In full bloom during the summer months, the maple and birch trees provide a colorful display and two layers of tree coverage.
Randi Baird

More evidence of Van Valkenburgh’s hand in the Sauna Garden can be seen in its seasonal changeability and scale. “There is a thing going on in that garden that I really like, which is a double order of canopy,” Van Valkenburgh said, referring to the dwarf Japanese maples, which are no more than six feet tall, and the gray birch trees, whose upper branches pierce the plane at ground level. “One layer stands up tall and is subject to the wind, and another layer is tucked in [below].” Gradual seasonal changes present themselves, in part, because the birches drop their leaves first and then the maples follow suit.
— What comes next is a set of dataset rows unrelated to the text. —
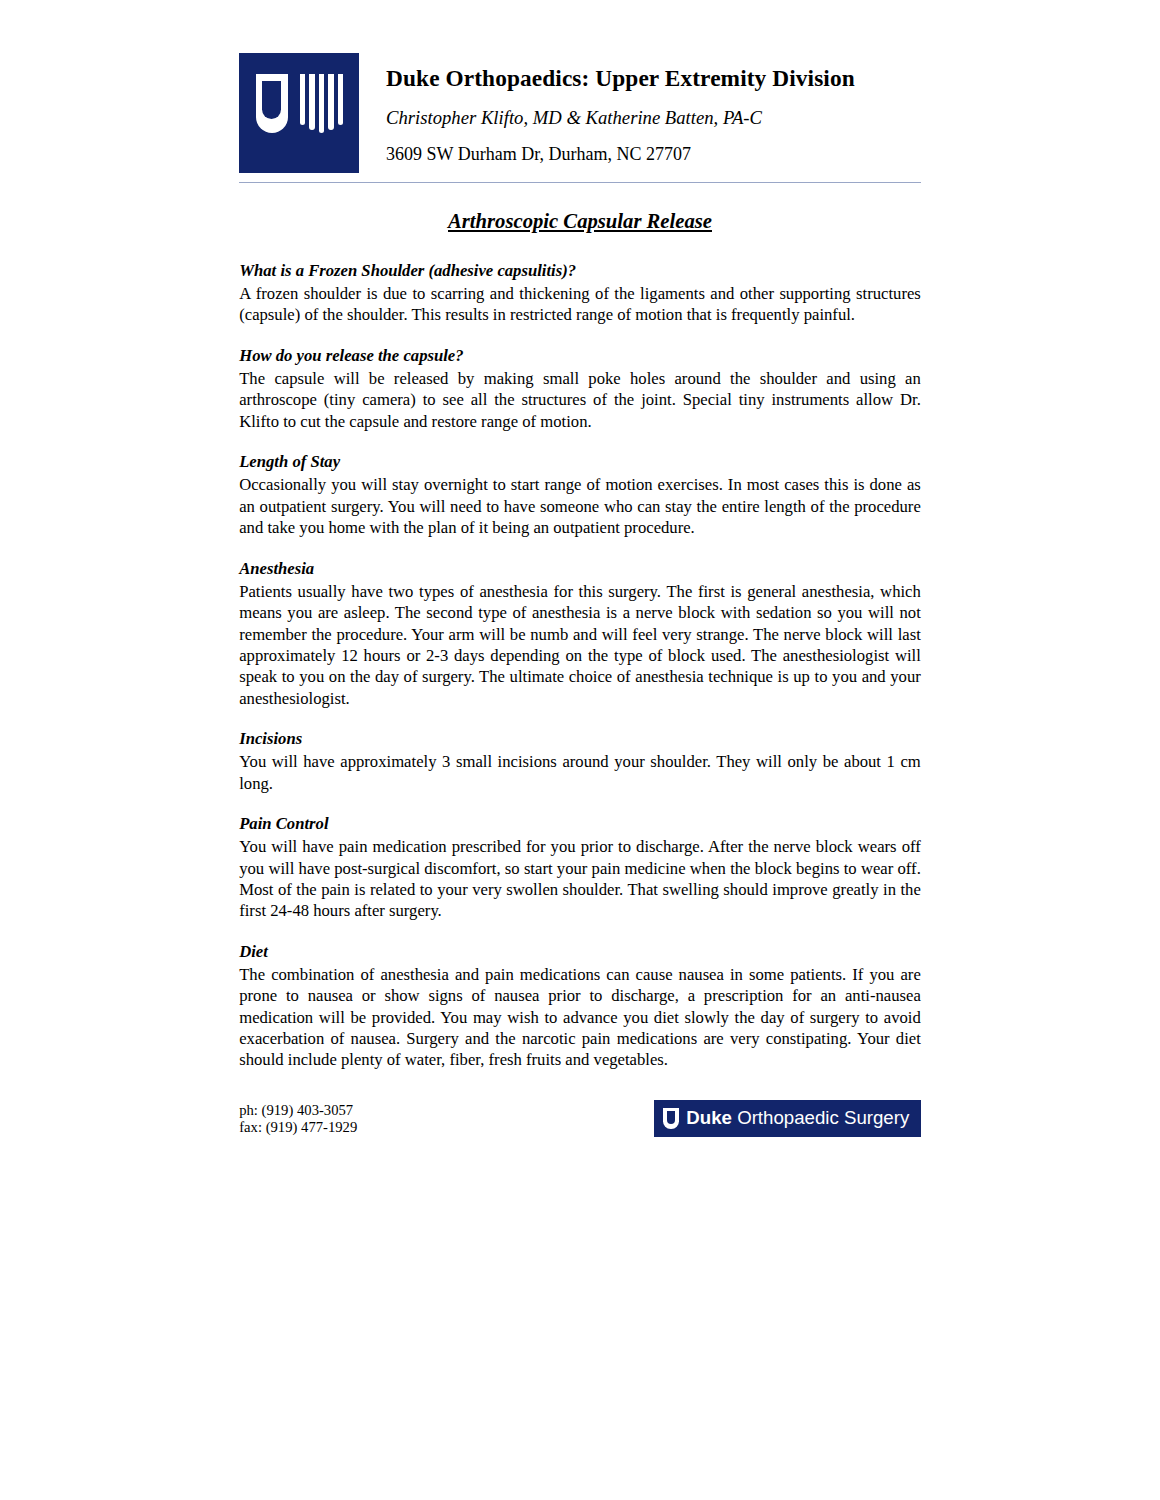Duke Orthopaedics: Upper Extremity Division
Christopher Klifto, MD & Katherine Batten, PA-C
3609 SW Durham Dr, Durham, NC 27707
Arthroscopic Capsular Release
What is a Frozen Shoulder (adhesive capsulitis)?
A frozen shoulder is due to scarring and thickening of the ligaments and other supporting structures (capsule) of the shoulder. This results in restricted range of motion that is frequently painful.
How do you release the capsule?
The capsule will be released by making small poke holes around the shoulder and using an arthroscope (tiny camera) to see all the structures of the joint. Special tiny instruments allow Dr. Klifto to cut the capsule and restore range of motion.
Length of Stay
Occasionally you will stay overnight to start range of motion exercises. In most cases this is done as an outpatient surgery. You will need to have someone who can stay the entire length of the procedure and take you home with the plan of it being an outpatient procedure.
Anesthesia
Patients usually have two types of anesthesia for this surgery. The first is general anesthesia, which means you are asleep. The second type of anesthesia is a nerve block with sedation so you will not remember the procedure. Your arm will be numb and will feel very strange. The nerve block will last approximately 12 hours or 2-3 days depending on the type of block used. The anesthesiologist will speak to you on the day of surgery. The ultimate choice of anesthesia technique is up to you and your anesthesiologist.
Incisions
You will have approximately 3 small incisions around your shoulder. They will only be about 1 cm long.
Pain Control
You will have pain medication prescribed for you prior to discharge. After the nerve block wears off you will have post-surgical discomfort, so start your pain medicine when the block begins to wear off. Most of the pain is related to your very swollen shoulder. That swelling should improve greatly in the first 24-48 hours after surgery.
Diet
The combination of anesthesia and pain medications can cause nausea in some patients. If you are prone to nausea or show signs of nausea prior to discharge, a prescription for an anti-nausea medication will be provided. You may wish to advance you diet slowly the day of surgery to avoid exacerbation of nausea. Surgery and the narcotic pain medications are very constipating. Your diet should include plenty of water, fiber, fresh fruits and vegetables.
ph: (919) 403-3057
fax: (919) 477-1929
Duke Orthopaedic Surgery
In the spring, the maple leaves are bright green, but in time they put on a colorful show. One specimen, the Murasaki kiyohime maple, begins the growing season with lime-green foliage, which in summer becomes dark green with purplish-red borders. In the fall the leaves take on a golden hue tinged with orange and red.

It’s safe to say that nothing like the Sauna Garden exists elsewhere. Its reason for being and the person who dreamed it up are unique to the Vineyard. It’s even more likely that few people will lay eyes upon this hidden gem. And yet it’s one more example of the man who is known best for big statement parks throughout the world leaving his unique mark on the Vineyard.

As Van Valkenburgh said: “It’s a little bit of the Island moved to somewhere it’s not really supposed to be, but with a wink and a smile.”